The National Health Service of England commissioned the Independent Review of Gender Identity Services for Children and Young People, chaired by Dr Hilary Cass, to review the affirmation model in the UK. Her scathing conclusion was ‘that we have no good evidence on the long-term outcomes of interventions to manage gender-related distress.’ As for causes of gender dysphoria, she found that it emerged particularly among Generation Z and was closely associated with social media use.
How is it that a tiny group of people, the trans lobby, could convince parliaments and some professionals to allow interventions for gender-related distress, especially among the young, for which there is no proof of efficacy? One clue is the publication Only Adults? sponsored by the Thomson Reuters Foundation with work undertaken by Dentons for the International Lesbian, Gay, Bisexual, Transgender, Queer and Intersex Youth & Student Organisation. The report notes that ‘more than four in five trans young people had self-harmed.’ This is distressing and unsurprising, but would affirming their ‘status’ or encouraging and enabling their ‘transition’ help or hinder them?
The Denton report urged NGOs to get ahead of government and publish ‘progressive’ legislative proposals before the government had time to develop its own.
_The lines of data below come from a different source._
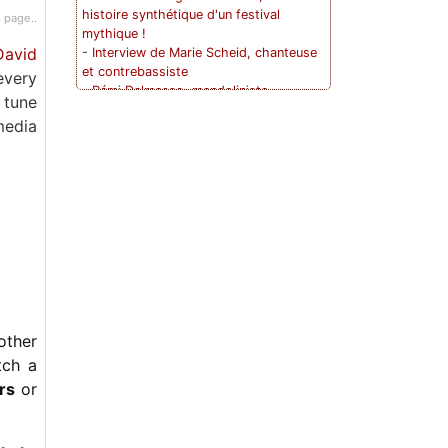
histoire synthétique d'un festival
 page..
mythique !
David
-
Interview de Marie Scheid, chanteuse
et contrebassiste
every
-
Rémi Dalmasso, mandoliniste,
 tune
guitariste
media
-
The Flying Caravan Bluegrass Festival
à Mol en BELGIQUE
-
Red Barn Bluegrass Camp : une
première réussie !
-
Conversation avec Damien Mélich,
guitariste, compositeur et membre actif
de la communauté bluegrass dans le
Sud Ouest !
-
Italian Bluegrass Campout
-
Conversation avec Caroline Penot,
multi-instrumentiste, chanteuse et
autrice-compositrice !
other
-
Quand David Grisman jouait en France
tch a
et répondait avec intelligence et
rs
or
humour à un interview pour Back Up !
-
Interview de Lluís Gómez, banjoiste
-
Les frères de Sainte Foy et leur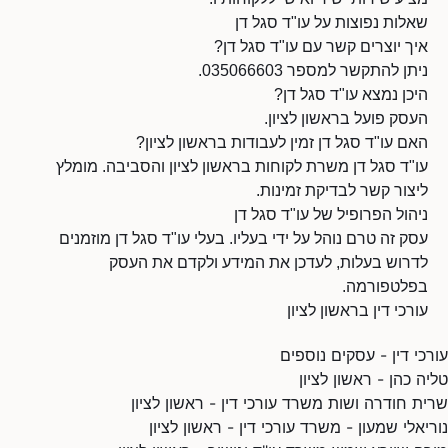
שאלות נפוצות על עו"ד סגל דן
איך יוצרים קשר עם עו"ד סגל דן?
ניתן להתקשר למספר 035066603.
היכן נמצא עו"ד סגל דן?
העסק פועל בראשון לציון.
האם עו"ד סגל דן זמין לעבודות בראשון לציון?
עו"ד סגל דן משרת לקוחות בראשון לציון והסביבה. מומלץ
ליצור קשר לבדיקת זמינות.
ניהול הפרופיל של עו"ד סגל דן
עסק זה טרם נוהל על ידי בעליו. בעלי עו"ד סגל דן מוזמנים
לדרוש בעלות, לעדכן את המידע ולקדם את העסק
בפלטפורמה.
עורכי דין בראשון לציון
עורכי דין - עסקים נוספים
טליה כהן - ראשון לציון
שרית חודרה ושות משרד עורכי דין - ראשון לציון
נוריאלי שמעון - משרד עורכי דין - ראשון לציון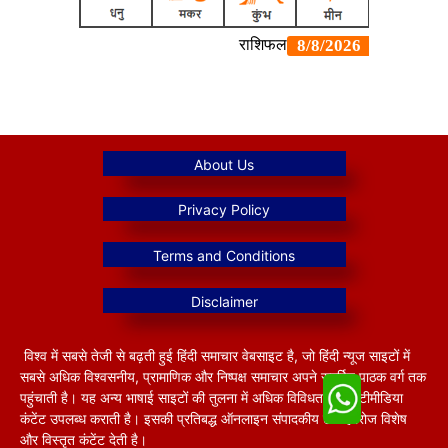
विश्व में सबसे तेजी से बढ़ती हुई हिंदी समाचार वेबसाइट है, जो हिंदी न्यूज साइटों में
सबसे अधिक विश्वसनीय, प्रामाणिक और निष्पक्ष समाचार अपने समर्पित पाठक वर्ग तक
पहुंचाती है। यह अन्य भाषाई साइटों की तुलना में अधिक विविधतापूर्ण मल्टीमीडिया
कंटेंट उपलब्ध कराती है। इसकी प्रतिबद्ध ऑनलाइन संपादकीय टीम हररोज विशेष
और विस्तृत कंटेंट देती है।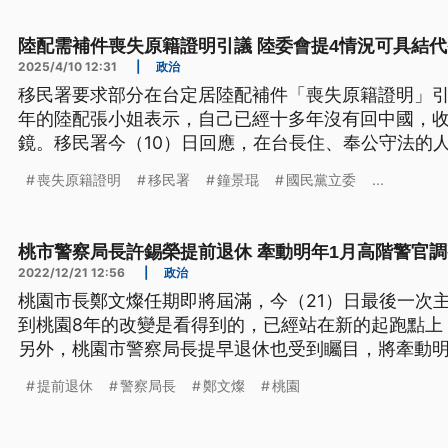
陸配需補件喪失原籍證明引議 陸委會提4情況可具結
2025/4/10 12:31
|
政治
移民署要求部分在台定居陸配補件「喪失原籍證明」引
年的陸配張小姐表示，自己已經十多年沒有回中國，
鏡。移民署今（10）日回應，在台長住、奉公守法的
實際上無法克服的困難，有專屬服務信箱和電話協助
喪失原籍證明
移民署
鐘景琨
國民黨立委
...
「具結」方式替代補件的類型，包括赴陸恐有人身安
者、10年內未赴陸，和在對岸出生隨即返台定居，且
桃市警察局長許錫榮提前退休 牽動明年1月高階警官調
2022/12/21 12:56
|
政治
桃園市長鄭文燦任期即將屆滿，今（21）日最後一次
到桃園8年的改變是看得到的，已經站在新的起跑點上
另外，桃園市警察局長提早退休也受到矚目，將牽動明
提前退休
警察局長
鄭文燦
桃園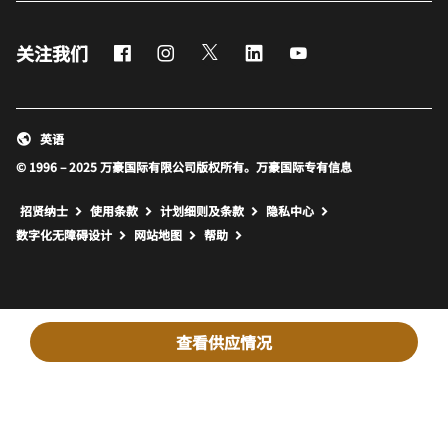
Facebook
Instagram
Twitter
LinkedIn
Youtube
关注我们
英语
© 1996 – 2025 万豪国际有限公司版权所有。万豪国际专有信息
招贤纳士
使用条款
计划细则及条款
隐私中心
打开新窗口
打开新窗口
数字化无障碍设计
网站地图
帮助
查看供应情况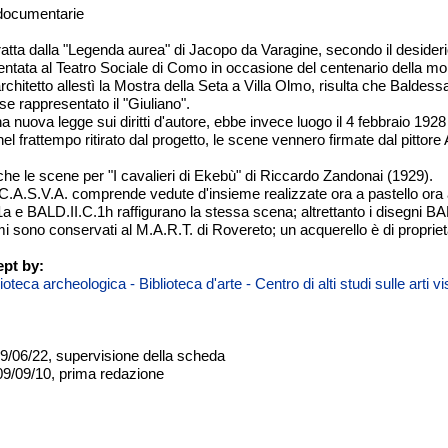
 documentarie
tratta dalla "Legenda aurea" di Jacopo da Varagine, secondo il desid
tata al Teatro Sociale di Como in occasione del centenario della mort
architetto allestì la Mostra della Seta a Villa Olmo, risulta che Baldes
e rappresentato il "Giuliano".
a nuova legge sui diritti d'autore, ebbe invece luogo il 4 febbraio 1928
l frattempo ritirato dal progetto, le scene vennero firmate dal pittor
he le scene per "I cavalieri di Ekebù" di Riccardo Zandonai (1929).
C.A.S.V.A. comprende vedute d'insieme realizzate ora a pastello ora 
a e BALD.II.C.1h raffigurano la stessa scena; altrettanto i disegni B
mi sono conservati al M.A.R.T. di Rovereto; un acquerello è di propriet
pt by:
teca archeologica - Biblioteca d'arte - Centro di alti studi sulle arti 
09/06/22, supervisione della scheda
09/09/10, prima redazione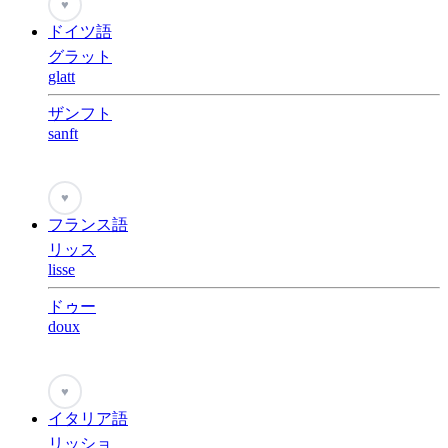
♥
ドイツ語
グラット
glatt
ザンフト
sanft
♥
フランス語
リッス
lisse
ドゥー
doux
♥
イタリア語
リッショ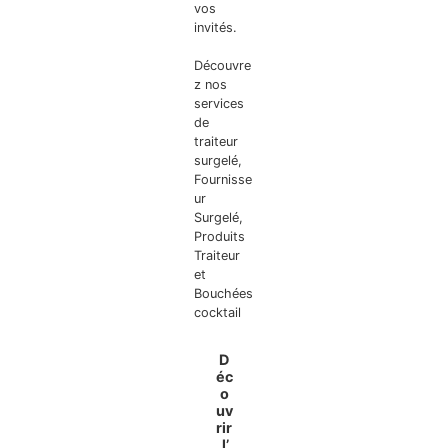
vos
invités.
Découvre
z nos
services
de
traiteur
surgelé
,
Fournisse
ur
Surgelé
,
Produits
Traiteur
et
Bouchées
cocktail
D
éc
o
uv
rir
l’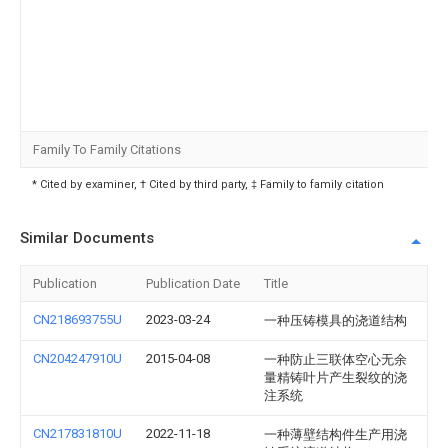
Family To Family Citations
* Cited by examiner, † Cited by third party, ‡ Family to family citation
Similar Documents
Publication
Publication Date
Title
CN218693755U
2023-03-24
一种压铸模具的浇道结构
CN204247910U
2015-04-08
一种防止三联体空心无余
量精铸叶片产生裂纹的浇
注系统
CN217831810U
2022-11-18
一种薄壁结构件生产用浇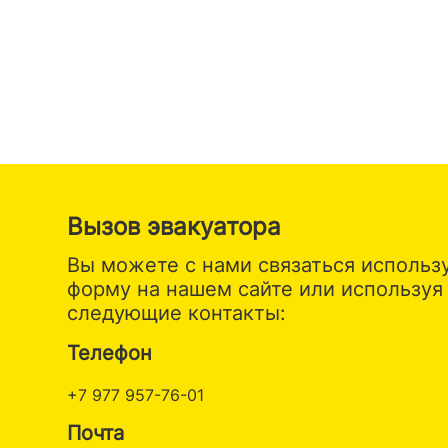
на СТО. Советую !
Вызов эвакуатора
Вы можете с нами связаться использ
форму на нашем сайте или используя
следующие контакты:
Телефон
+7 977 957-76-01
Почта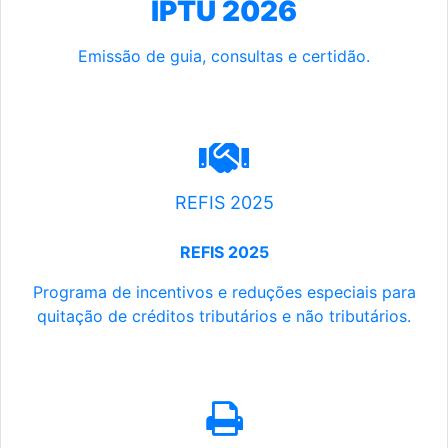
IPTU 2026
Emissão de guia, consultas e certidão.
REFIS 2025
REFIS 2025
Programa de incentivos e reduções especiais para
quitação de créditos tributários e não tributários.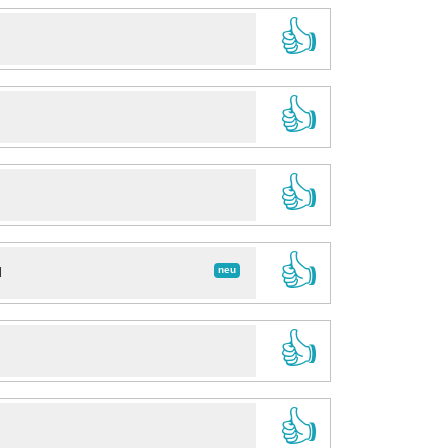
👍
👍
👍
👍
neu
d
👍
👍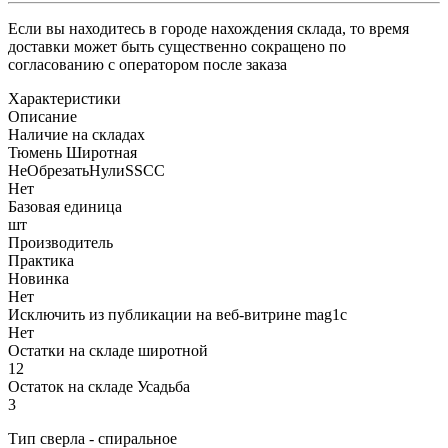
Если вы находитесь в городе нахождения склада, то время
доставки может быть существенно сокращено по
согласованию с оператором после заказа
Характеристики
Описание
Наличие на складах
Тюмень Широтная
НеОбрезатьНулиSSCC
Нет
Базовая единица
шт
Производитель
Практика
Новинка
Нет
Исключить из публикации на веб-витрине mag1c
Нет
Остатки на складе широтной
12
Остаток на складе Усадьба
3
Тип сверла - спиральное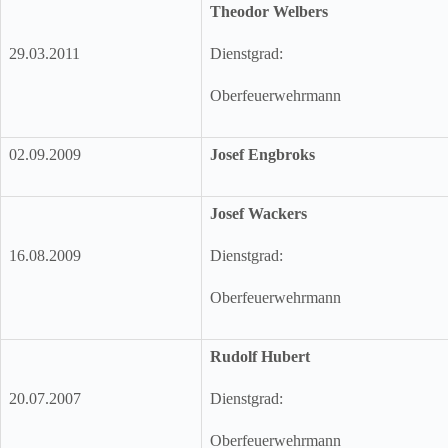
Theodor Welbers
29.03.2011
Dienstgrad:
Oberfeuerwehrmann
02.09.2009
Josef Engbroks
Josef Wackers
16.08.2009
Dienstgrad:
Oberfeuerwehrmann
Rudolf Hubert
20.07.2007
Dienstgrad:
Oberfeuerwehrmann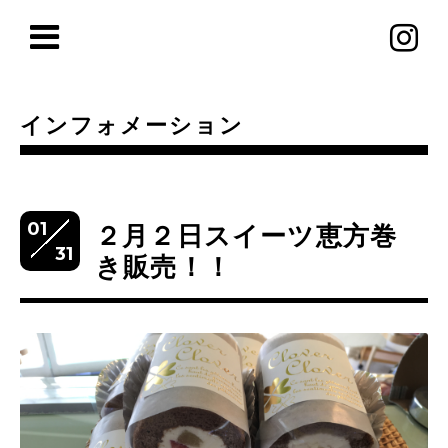
インフォメーション
01
２月２日スイーツ恵方巻
31
き販売！！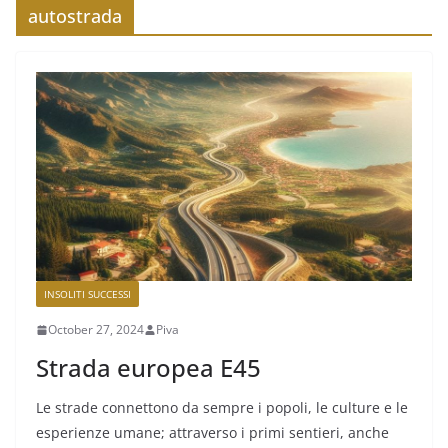
autostrada
INSOLITI SUCCESSI
October 27, 2024
Piva
Strada europea E45
Le strade connettono da sempre i popoli, le culture e le
esperienze umane; attraverso i primi sentieri, anche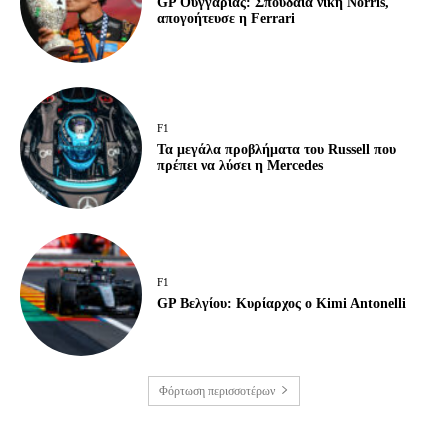
GP Ουγγαρίας: Σπουδαία νίκη Norris,
απογοήτευσε η Ferrari
F1
Τα μεγάλα προβλήματα του Russell που
πρέπει να λύσει η Mercedes
F1
GP Βελγίου: Κυρίαρχος ο Kimi Antonelli
Φόρτωση περισσοτέρων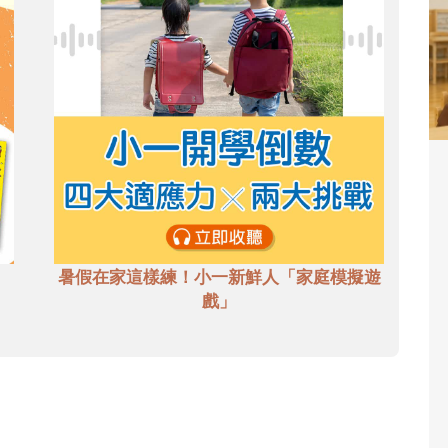
暑假在家這樣練！小一新鮮人「家庭模擬遊
戲」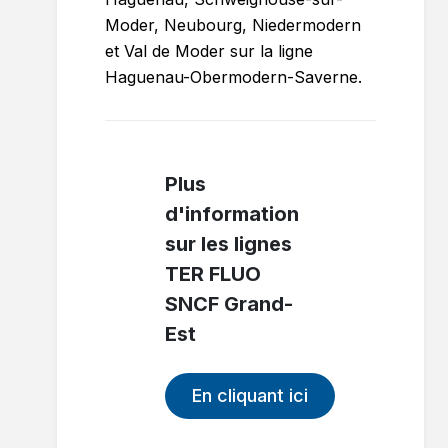
Moder, Neubourg, Niedermodern
et Val de Moder sur la ligne
Haguenau-Obermodern-Saverne.
Plus
d'information
sur les lignes
TER FLUO
SNCF Grand-
Est
En cliquant ici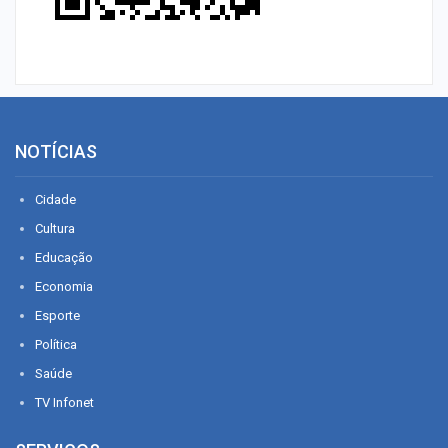
NOTÍCIAS
Cidade
Cultura
Educação
Economia
Esporte
Política
Saúde
TV Infonet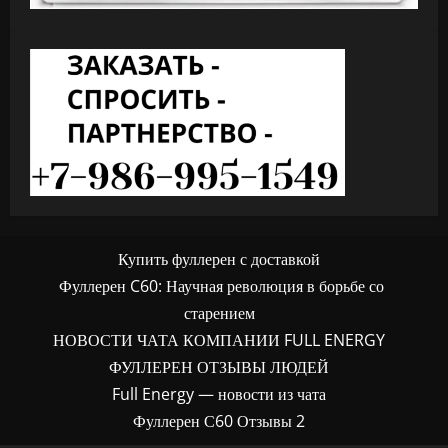
Купить фуллерен с доставкой
Фуллерен C60: Научная революция в борьбе со
старением
НОВОСТИ ЧАТА КОМПАНИИ FULL ENERGY
ФУЛЛЕРЕН ОТЗЫВЫ ЛЮДЕЙ
Full Energy — новости из чата
Фуллерен С60 Отзывы 2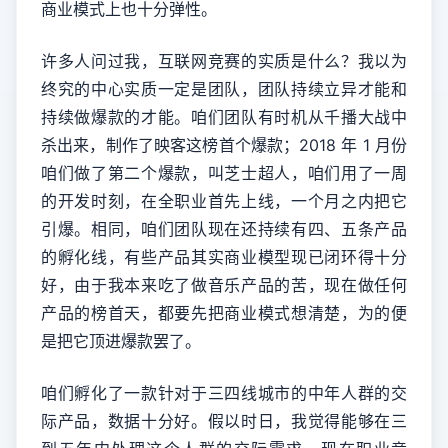
商业模式上也十分弹性。
许多人问过我，互联网竞赛的实质是什么？我以为
终究的中心实质一定是团队，团队持续立异才能和
持续做爆款的才能。咱们团队有时机从千播大战中
杀出来，制作了映客这榜首个爆款；2018 年 1 月份
咱们做了第二个爆款，叫芝士超人，咱们用了一周
的开发时刻，在全职业首先上线，一个月之内把它
引爆。相同，咱们团队现在还持续有四、五条产品
的孵化线，有些产品其实商业模型现已闭环得十分
好，由于我本来吃了做音乐产品的苦，现在做任何
产品的榜首天，都要先把商业模式想清楚，为的便
是把它顶进爆款罢了。
咱们孵化了一款针对于三四线城市的中年人群的交
际产品，数据十分好。假以时日，我觉得能够在三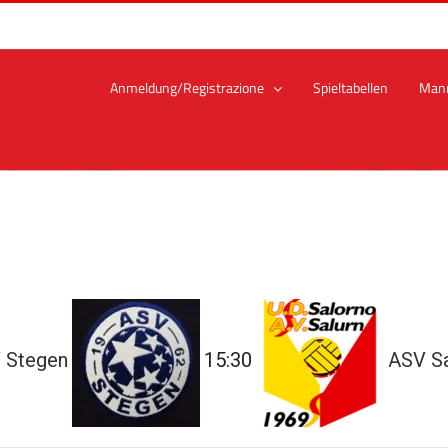
Anmeldung/Registrazione
Spieltabellen
Man
 Stegen
15:30
ASV Sa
The Victorian Labor government obliged and needed little encouragement to pass an Act, not on the relatively simple matter of gender recognition but prohibiting those who counsel against gender-affirming medical interventions.
The Change or Suppression (Conversion) Practices Prohibition Act 2021 made it illegal to counsel someone against ‘affirming’ their stated gender. The Act primarily aims to ‘denounce’ and ‘prohibit’ change or suppression practices. The meaning is so twisted as to defy belief. This is not to denounce those who wish to change a person’s gender by medical means but to cruel those who would counsel against someone who wanted to change their gender.
The Victorian Act denounces the allegedly ‘serious harm’ caused by suppression practices. It does so on the basis that ‘a person’s sexual orientation or gender identity is not broken and in need of fixing’ and ‘no sexual orientation or gender identity constitutes a disorder, disease, illness, deficiency or shortcoming’.
The effect of such Parliamentary madness is that people who suffer the uncertainties of youth in an age when gender is considered ‘fluid’ are offered a ‘solution’. The proponents argue their solution saves the sufferers from suicide. But the numbers seeking the solution are rising. Is the cause the affirmation remedy?
The Queensland’s Children’s Hospital should be held accountable for its affirmation model, not brave practitioners like Jillian Spencer.